YOUR INSTRUCTIONS
For the entries below, the result should be an exact transcription of the lines from the one with "List each element's" up to and including the one with "Identify the document", and only those.

◇ ◇ ◇ ◇ ◇

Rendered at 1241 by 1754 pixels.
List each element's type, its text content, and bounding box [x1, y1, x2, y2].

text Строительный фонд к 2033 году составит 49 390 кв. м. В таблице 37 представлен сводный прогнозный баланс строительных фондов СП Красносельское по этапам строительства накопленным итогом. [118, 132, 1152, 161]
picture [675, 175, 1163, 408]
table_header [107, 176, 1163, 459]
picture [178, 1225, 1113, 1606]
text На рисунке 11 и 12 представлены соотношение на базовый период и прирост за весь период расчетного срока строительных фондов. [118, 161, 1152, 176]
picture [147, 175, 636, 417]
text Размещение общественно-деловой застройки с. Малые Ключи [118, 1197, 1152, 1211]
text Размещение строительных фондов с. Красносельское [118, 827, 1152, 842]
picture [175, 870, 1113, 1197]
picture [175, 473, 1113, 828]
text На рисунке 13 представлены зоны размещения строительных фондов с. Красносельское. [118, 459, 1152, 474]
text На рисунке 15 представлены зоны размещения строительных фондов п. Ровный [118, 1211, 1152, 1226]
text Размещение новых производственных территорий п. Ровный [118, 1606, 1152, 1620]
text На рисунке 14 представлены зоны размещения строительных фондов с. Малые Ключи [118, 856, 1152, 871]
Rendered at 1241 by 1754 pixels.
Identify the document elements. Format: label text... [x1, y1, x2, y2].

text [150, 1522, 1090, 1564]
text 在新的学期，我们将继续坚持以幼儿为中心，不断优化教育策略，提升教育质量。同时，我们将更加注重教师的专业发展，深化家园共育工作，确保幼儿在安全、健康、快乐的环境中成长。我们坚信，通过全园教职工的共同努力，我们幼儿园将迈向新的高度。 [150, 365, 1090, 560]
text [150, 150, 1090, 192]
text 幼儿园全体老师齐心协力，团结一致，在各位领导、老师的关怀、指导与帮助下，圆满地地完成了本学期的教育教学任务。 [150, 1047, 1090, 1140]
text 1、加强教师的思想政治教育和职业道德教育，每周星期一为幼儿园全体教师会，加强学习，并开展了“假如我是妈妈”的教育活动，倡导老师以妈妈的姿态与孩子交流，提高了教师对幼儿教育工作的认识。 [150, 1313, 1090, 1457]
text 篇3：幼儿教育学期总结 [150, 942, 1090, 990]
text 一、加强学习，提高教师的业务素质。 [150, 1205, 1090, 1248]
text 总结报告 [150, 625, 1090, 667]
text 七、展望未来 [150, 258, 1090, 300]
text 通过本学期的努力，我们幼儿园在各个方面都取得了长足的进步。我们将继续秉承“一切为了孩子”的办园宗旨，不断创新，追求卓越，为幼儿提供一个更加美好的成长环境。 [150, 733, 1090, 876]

◇ ◇ ◇ ◇ ◇

EXPECTED OUTPUT
List each element's type, its text content, and bounding box [x1, y1, x2, y2].

text Строительный фонд к 2033 году составит 49 390 кв. м. В таблице 37 представлен сводный прогнозный баланс строительных фондов СП Красносельское по этапам строительства накопленным итогом. [118, 132, 1152, 161]
picture [675, 175, 1163, 408]
table_header [107, 176, 1163, 459]
picture [178, 1225, 1113, 1606]
text На рисунке 11 и 12 представлены соотношение на базовый период и прирост за весь период расчетного срока строительных фондов. [118, 161, 1152, 176]
picture [147, 175, 636, 417]
text Размещение общественно-деловой застройки с. Малые Ключи [118, 1197, 1152, 1211]
text Размещение строительных фондов с. Красносельское [118, 827, 1152, 842]
picture [175, 870, 1113, 1197]
picture [175, 473, 1113, 828]
text На рисунке 13 представлены зоны размещения строительных фондов с. Красносельское. [118, 459, 1152, 474]
text На рисунке 15 представлены зоны размещения строительных фондов п. Ровный [118, 1211, 1152, 1226]
text Размещение новых производственных территорий п. Ровный [118, 1606, 1152, 1620]
text На рисунке 14 представлены зоны размещения строительных фондов с. Малые Ключи [118, 856, 1152, 871]
Rendered at 1241 by 1754 pixels.
Identify the document elements. Format: label text... [x1, y1, x2, y2].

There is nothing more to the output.